Zella Luria

I was born in New York City to parents starting their second marriages. My mother Dora never learned to read, and worked as a seamstress in a factory. Hyman, my father, was a house painter and a member of the local union. I was one of four children.

After graduating from Brooklyn College in 1944, I moved to Bloomington, Indiana for graduate school. There I met and married Salvador ("Salva") Luria. Four years later, my son Dan arrived.

We spent one year in Cold Springs Harbor on Long Island. I worked as a social worker, followed by a summer working with Ernst Mayr on drosophila.

As a postdoctoral fellow in Urbana, Illinois, I studied with three greats in psychology: Hobart Mowrer, Charles Osgood, and J. McVhunt. I learned to do therapy; and with Osgood, I actually did research.

First, I worked on schools of psychotherapy. Then I was asked to review the so-called three faces of Eve, the soon-to-be-famous multiple personality case. Then came another case. Suddenly, I had become an expert on multiply personality disorder when I did not even believe in it.

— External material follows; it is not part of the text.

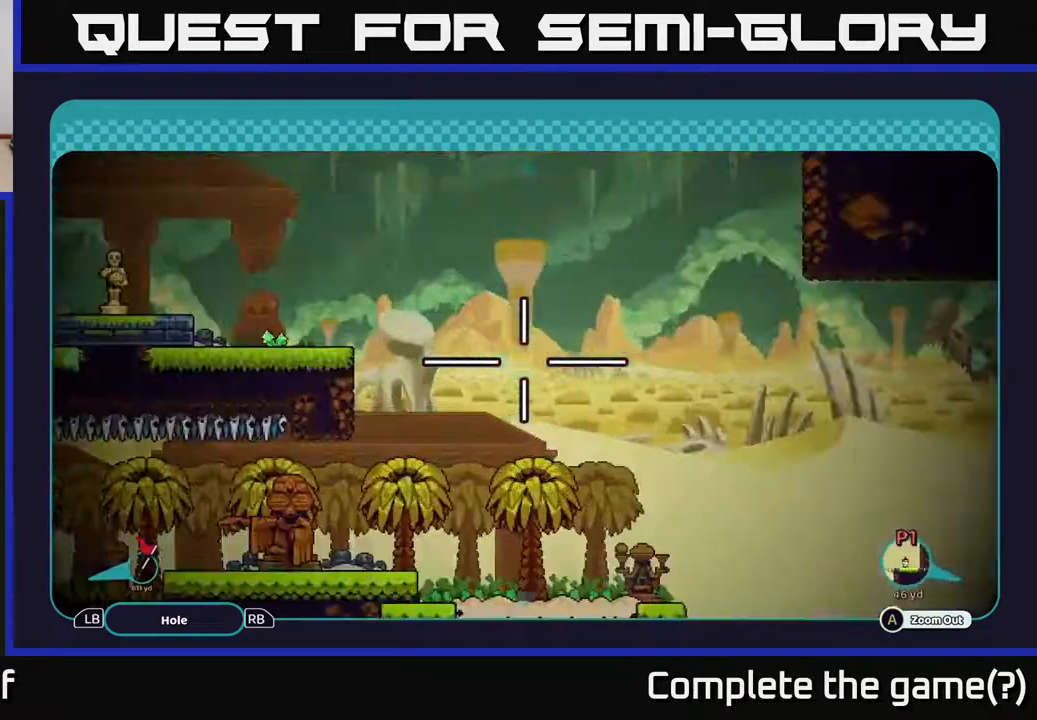
{"buttons": [], "left_stick": "center", "right_stick": "center", "events": [[150, "A", "up"]]}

My first tenure-track position was at Tufts University as an assistant professor, where I was soon promoted to associate professor. I was popular with the students because of my outspoken views on feminism and strong opposition to the Vietnam War. In my classes, we explored psycholinguists, Chomsky's theory, and gender roles.

During the summers, we vacationed in Cold Spring Harbor, living in lab quarters with water leaking from the lights and floors sloping toward the windows. There, Salva and Dan spent time building a hydroplane with a motor. Dan spent many hours in the harbor enjoying his sleek, hand-built boat.

In 1964, after buying land on McGregor Road, we built our summer home across the street from my brother, and we started spending summers in Woods Hole.

During the next several long, hot summers, I wrote, "The Psychology of Human Sexuality" and the textbook "Human Sexuality." Both publications where widely accepted and became popular.

My favorite memories of Woods Hole are at Stony Beach, where I would spend afternoons with Salva. (Later, we would switch to Nobska, where Salva liked to wade in the tidal pools and Dan, when he visited, to ride waves.)

After many years of teaching, I retired at age 78 and spent more of my time reading books that I shared with my friend, Liz Davis. Liz didn't read novels, so we would trade science books. Writing this makes me miss her even more dearly.